Déjà des réservations pour l’année prochaine
Thomas Rey, un Tour Opérateur qui exerce à la Nouvelle-Orléans en est persuadé : le Covid sera bientôt un mauvais souvenir, et la ville retrouvera rapidement son visage d’antan. «Nous avons reçu deux demandes cette semaine : l’une émane d’un groupe belge de quarante-cinq personnes pour le mois de mars de l’année prochaine, et l’autre pour trente-cinq personnes du Mexique, qui tablent sur le mois de février.

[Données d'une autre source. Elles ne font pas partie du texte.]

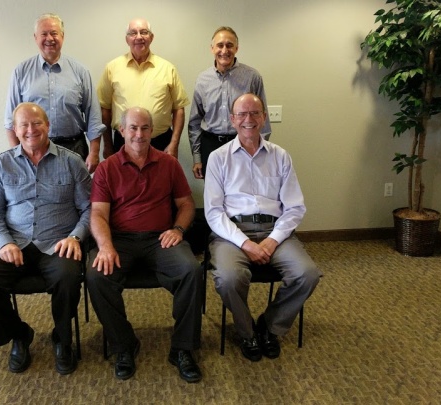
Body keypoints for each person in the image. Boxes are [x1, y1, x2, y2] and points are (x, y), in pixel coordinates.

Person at [0, 102, 91, 375]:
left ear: (48, 126)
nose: (30, 130)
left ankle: (62, 338)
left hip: (58, 243)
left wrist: (75, 237)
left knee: (68, 279)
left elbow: (89, 207)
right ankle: (19, 334)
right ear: (15, 129)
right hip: (16, 243)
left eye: (36, 123)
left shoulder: (71, 162)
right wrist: (5, 242)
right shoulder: (2, 164)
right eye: (23, 124)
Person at [86, 107, 203, 383]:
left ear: (153, 131)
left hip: (160, 238)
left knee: (191, 271)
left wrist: (177, 228)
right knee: (96, 276)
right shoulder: (107, 168)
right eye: (133, 128)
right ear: (122, 131)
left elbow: (186, 205)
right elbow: (98, 214)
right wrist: (105, 246)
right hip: (119, 241)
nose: (139, 134)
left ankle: (182, 348)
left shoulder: (169, 164)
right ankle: (124, 345)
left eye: (145, 128)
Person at [204, 93, 321, 362]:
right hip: (232, 233)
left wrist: (272, 240)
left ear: (264, 117)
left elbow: (294, 207)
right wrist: (245, 243)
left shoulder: (281, 156)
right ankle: (247, 333)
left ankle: (269, 326)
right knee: (229, 278)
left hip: (275, 232)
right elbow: (213, 212)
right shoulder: (218, 158)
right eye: (242, 114)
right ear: (232, 120)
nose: (249, 120)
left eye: (255, 113)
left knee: (308, 274)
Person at [4, 13, 106, 173]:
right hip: (34, 150)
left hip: (74, 148)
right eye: (44, 34)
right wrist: (18, 156)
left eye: (54, 33)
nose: (49, 38)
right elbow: (10, 121)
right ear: (35, 37)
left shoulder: (80, 72)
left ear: (62, 36)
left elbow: (93, 116)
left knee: (76, 196)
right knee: (40, 196)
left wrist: (94, 153)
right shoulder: (21, 72)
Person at [97, 18, 189, 159]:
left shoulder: (168, 69)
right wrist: (108, 145)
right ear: (127, 39)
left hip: (160, 143)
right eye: (133, 33)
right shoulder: (112, 68)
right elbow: (105, 109)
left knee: (160, 181)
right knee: (125, 181)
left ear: (151, 37)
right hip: (123, 144)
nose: (139, 37)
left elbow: (179, 109)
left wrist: (174, 144)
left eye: (144, 32)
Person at [188, 26, 271, 179]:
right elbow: (194, 122)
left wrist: (260, 152)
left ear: (237, 48)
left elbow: (263, 119)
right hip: (211, 145)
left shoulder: (252, 77)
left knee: (245, 193)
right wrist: (197, 157)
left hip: (244, 143)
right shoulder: (202, 80)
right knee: (214, 195)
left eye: (229, 45)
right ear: (212, 48)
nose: (224, 50)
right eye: (220, 45)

Je suis certain qu’avec le vaccin, nous allons avoir une explosion totale du tourisme l’année prochaine», confie-t-il avec entrain, avant d’ajouter dans un grand sourire : «Nous sommes prêts pour les accueillir, nous avons eu une année pour planifier beaucoup de choses !». Un optimisme, une confiance dans l’avenir partagé par le conseiller municipal Jay Banks. «La Nouvelle-Orléans est abîmée, mais elle n’est pas morte. On fera ce qu’il faut pour se relever. On va s’en remettre. Nous vivons dans la ville la plus résiliente de cette planète». Derrière son bureau, un costume de Superman attend, sur un cintre, le prochain carnaval.